__Activity__
Identify each line below containing the string "beige" and copy it.

===== Data for review

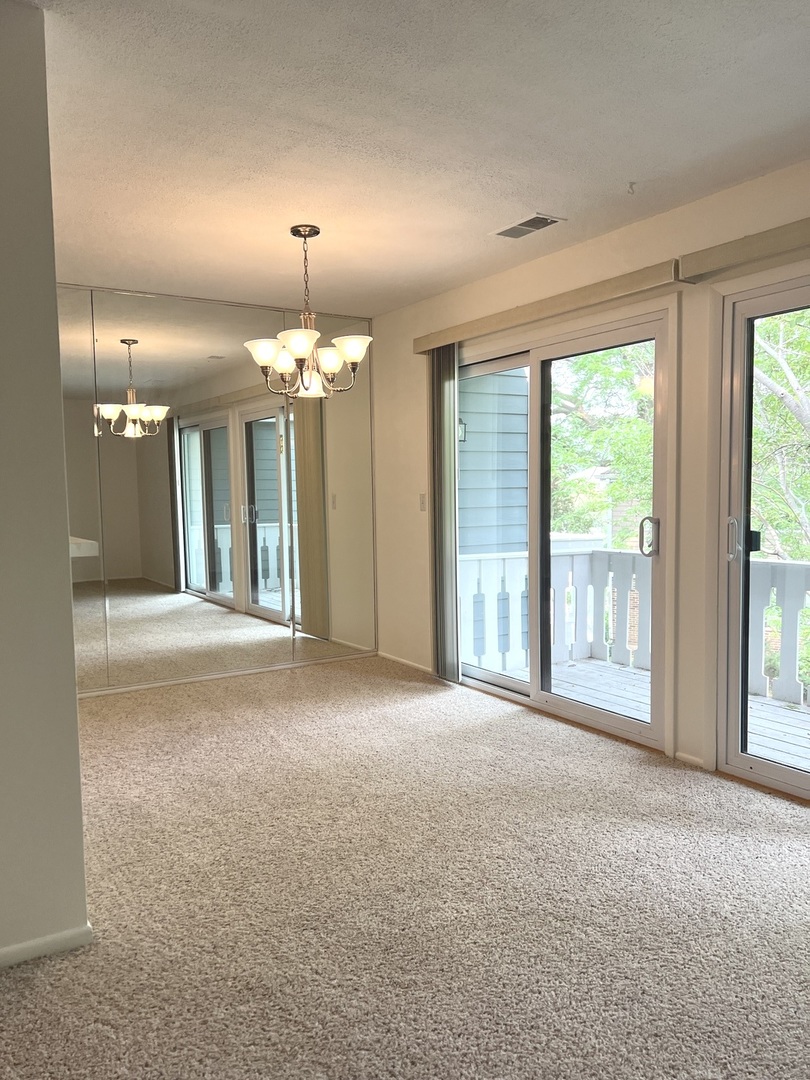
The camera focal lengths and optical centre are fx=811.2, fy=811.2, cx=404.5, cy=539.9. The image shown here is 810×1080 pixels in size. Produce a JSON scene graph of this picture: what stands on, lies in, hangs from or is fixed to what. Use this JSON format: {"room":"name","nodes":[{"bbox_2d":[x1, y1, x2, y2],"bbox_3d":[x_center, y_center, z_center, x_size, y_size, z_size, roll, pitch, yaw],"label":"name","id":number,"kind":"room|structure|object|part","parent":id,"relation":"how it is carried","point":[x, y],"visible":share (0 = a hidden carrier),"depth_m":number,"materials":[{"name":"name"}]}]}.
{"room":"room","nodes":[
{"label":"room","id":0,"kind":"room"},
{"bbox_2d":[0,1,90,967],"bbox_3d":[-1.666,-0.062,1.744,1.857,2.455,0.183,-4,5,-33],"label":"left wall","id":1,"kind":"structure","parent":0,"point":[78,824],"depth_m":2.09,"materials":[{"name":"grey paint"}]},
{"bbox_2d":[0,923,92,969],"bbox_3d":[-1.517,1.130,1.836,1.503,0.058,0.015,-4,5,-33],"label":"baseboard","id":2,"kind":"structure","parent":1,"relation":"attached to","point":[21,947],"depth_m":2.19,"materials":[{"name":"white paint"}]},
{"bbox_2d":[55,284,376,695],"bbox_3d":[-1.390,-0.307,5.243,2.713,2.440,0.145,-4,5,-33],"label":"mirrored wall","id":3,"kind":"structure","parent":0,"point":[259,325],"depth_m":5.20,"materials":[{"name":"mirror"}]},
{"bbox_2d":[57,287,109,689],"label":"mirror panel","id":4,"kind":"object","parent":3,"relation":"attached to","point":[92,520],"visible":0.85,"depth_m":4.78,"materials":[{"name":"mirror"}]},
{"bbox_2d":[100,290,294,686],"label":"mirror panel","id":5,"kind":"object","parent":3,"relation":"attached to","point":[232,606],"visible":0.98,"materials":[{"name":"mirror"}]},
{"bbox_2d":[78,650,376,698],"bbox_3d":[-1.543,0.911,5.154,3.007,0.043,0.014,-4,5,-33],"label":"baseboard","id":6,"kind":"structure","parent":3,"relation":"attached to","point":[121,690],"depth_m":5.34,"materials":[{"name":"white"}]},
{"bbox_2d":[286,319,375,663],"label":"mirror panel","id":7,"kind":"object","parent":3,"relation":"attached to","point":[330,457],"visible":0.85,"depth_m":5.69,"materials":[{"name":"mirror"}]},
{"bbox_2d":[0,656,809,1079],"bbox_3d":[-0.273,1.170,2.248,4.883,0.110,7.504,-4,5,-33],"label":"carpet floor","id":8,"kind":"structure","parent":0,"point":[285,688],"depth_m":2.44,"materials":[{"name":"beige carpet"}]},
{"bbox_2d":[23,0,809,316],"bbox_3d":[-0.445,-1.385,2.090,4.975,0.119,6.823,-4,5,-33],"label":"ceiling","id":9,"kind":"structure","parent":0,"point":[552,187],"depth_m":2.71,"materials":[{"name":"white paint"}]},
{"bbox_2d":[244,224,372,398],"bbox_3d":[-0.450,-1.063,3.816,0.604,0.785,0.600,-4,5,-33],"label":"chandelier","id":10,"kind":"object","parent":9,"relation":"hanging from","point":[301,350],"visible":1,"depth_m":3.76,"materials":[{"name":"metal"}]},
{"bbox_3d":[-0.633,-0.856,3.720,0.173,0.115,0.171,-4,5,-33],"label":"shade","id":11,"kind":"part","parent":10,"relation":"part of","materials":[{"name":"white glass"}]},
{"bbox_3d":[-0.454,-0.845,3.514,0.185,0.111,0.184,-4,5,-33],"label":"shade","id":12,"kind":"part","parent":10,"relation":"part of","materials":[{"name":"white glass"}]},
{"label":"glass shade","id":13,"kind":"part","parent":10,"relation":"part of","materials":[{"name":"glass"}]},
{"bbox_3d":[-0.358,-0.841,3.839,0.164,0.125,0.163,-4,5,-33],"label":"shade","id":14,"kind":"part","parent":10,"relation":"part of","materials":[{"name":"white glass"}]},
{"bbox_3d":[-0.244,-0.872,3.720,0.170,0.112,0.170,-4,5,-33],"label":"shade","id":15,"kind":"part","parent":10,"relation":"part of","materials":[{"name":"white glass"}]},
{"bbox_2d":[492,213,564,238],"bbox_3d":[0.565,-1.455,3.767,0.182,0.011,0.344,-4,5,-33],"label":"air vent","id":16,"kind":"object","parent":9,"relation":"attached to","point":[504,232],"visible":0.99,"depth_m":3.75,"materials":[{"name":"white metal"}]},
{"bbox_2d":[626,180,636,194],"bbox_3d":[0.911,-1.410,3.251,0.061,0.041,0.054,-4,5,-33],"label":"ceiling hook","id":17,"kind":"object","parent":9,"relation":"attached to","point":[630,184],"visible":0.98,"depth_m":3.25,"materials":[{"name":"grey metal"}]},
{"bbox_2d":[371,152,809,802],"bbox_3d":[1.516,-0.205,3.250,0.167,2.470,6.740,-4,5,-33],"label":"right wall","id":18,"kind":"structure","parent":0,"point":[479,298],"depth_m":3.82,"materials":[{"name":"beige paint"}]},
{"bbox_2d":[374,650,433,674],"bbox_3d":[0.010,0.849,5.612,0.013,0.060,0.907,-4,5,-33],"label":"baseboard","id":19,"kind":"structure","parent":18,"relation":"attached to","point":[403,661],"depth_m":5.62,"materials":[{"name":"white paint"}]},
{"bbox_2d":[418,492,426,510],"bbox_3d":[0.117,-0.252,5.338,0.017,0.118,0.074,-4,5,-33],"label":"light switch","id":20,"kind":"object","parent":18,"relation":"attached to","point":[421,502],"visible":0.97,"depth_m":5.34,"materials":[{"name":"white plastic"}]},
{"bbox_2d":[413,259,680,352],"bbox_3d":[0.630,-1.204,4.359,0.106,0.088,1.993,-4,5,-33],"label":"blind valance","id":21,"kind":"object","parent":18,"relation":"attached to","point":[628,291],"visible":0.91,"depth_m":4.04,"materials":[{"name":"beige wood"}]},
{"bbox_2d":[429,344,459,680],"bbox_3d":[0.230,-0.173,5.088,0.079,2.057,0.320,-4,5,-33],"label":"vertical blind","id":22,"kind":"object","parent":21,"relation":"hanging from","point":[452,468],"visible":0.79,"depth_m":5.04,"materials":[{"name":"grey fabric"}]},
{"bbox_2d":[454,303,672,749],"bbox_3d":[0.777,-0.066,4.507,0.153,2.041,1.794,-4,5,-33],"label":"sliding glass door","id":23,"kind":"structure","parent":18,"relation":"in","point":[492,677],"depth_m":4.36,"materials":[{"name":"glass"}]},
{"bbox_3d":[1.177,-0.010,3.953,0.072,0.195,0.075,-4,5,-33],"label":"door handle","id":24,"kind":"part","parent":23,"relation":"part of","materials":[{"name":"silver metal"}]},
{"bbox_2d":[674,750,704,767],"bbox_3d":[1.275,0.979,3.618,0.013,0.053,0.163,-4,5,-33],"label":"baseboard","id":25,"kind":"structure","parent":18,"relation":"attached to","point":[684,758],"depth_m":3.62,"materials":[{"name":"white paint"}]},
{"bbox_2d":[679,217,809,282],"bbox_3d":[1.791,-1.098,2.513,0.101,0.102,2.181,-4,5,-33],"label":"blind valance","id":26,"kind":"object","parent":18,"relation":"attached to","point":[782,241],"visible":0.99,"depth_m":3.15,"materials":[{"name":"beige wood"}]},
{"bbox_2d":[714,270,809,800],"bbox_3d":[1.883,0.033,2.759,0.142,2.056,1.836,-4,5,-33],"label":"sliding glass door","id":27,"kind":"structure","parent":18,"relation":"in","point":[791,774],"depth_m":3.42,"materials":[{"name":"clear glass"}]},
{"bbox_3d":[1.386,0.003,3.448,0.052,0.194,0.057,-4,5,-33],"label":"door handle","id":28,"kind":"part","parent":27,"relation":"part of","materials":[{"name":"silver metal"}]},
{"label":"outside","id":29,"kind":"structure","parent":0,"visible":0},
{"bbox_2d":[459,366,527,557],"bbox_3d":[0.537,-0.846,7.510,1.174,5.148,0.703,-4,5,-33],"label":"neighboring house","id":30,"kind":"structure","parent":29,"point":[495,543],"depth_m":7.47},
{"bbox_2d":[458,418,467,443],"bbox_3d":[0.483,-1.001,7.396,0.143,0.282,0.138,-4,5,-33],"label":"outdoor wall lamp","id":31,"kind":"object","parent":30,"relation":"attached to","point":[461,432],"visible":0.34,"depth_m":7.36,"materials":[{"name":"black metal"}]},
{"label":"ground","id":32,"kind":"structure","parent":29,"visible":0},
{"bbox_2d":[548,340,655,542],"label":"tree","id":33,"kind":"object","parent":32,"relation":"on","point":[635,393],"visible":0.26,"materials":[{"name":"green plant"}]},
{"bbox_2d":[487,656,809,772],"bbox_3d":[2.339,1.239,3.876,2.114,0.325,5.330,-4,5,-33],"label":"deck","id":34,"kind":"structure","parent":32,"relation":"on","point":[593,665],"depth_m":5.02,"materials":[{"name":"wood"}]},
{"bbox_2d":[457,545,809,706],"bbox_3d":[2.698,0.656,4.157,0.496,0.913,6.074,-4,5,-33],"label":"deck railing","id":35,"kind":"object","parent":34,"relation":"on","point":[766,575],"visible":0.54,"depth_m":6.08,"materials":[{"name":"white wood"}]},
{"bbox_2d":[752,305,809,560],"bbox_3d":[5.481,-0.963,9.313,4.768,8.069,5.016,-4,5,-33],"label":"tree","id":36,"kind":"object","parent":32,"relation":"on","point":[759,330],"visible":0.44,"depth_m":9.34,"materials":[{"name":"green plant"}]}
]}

==========

__Result of the exercise__
{"bbox_2d":[0,656,809,1079],"bbox_3d":[-0.273,1.170,2.248,4.883,0.110,7.504,-4,5,-33],"label":"carpet floor","id":8,"kind":"structure","parent":0,"point":[285,688],"depth_m":2.44,"materials":[{"name":"beige carpet"}]},
{"bbox_2d":[371,152,809,802],"bbox_3d":[1.516,-0.205,3.250,0.167,2.470,6.740,-4,5,-33],"label":"right wall","id":18,"kind":"structure","parent":0,"point":[479,298],"depth_m":3.82,"materials":[{"name":"beige paint"}]},
{"bbox_2d":[413,259,680,352],"bbox_3d":[0.630,-1.204,4.359,0.106,0.088,1.993,-4,5,-33],"label":"blind valance","id":21,"kind":"object","parent":18,"relation":"attached to","point":[628,291],"visible":0.91,"depth_m":4.04,"materials":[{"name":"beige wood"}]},
{"bbox_2d":[679,217,809,282],"bbox_3d":[1.791,-1.098,2.513,0.101,0.102,2.181,-4,5,-33],"label":"blind valance","id":26,"kind":"object","parent":18,"relation":"attached to","point":[782,241],"visible":0.99,"depth_m":3.15,"materials":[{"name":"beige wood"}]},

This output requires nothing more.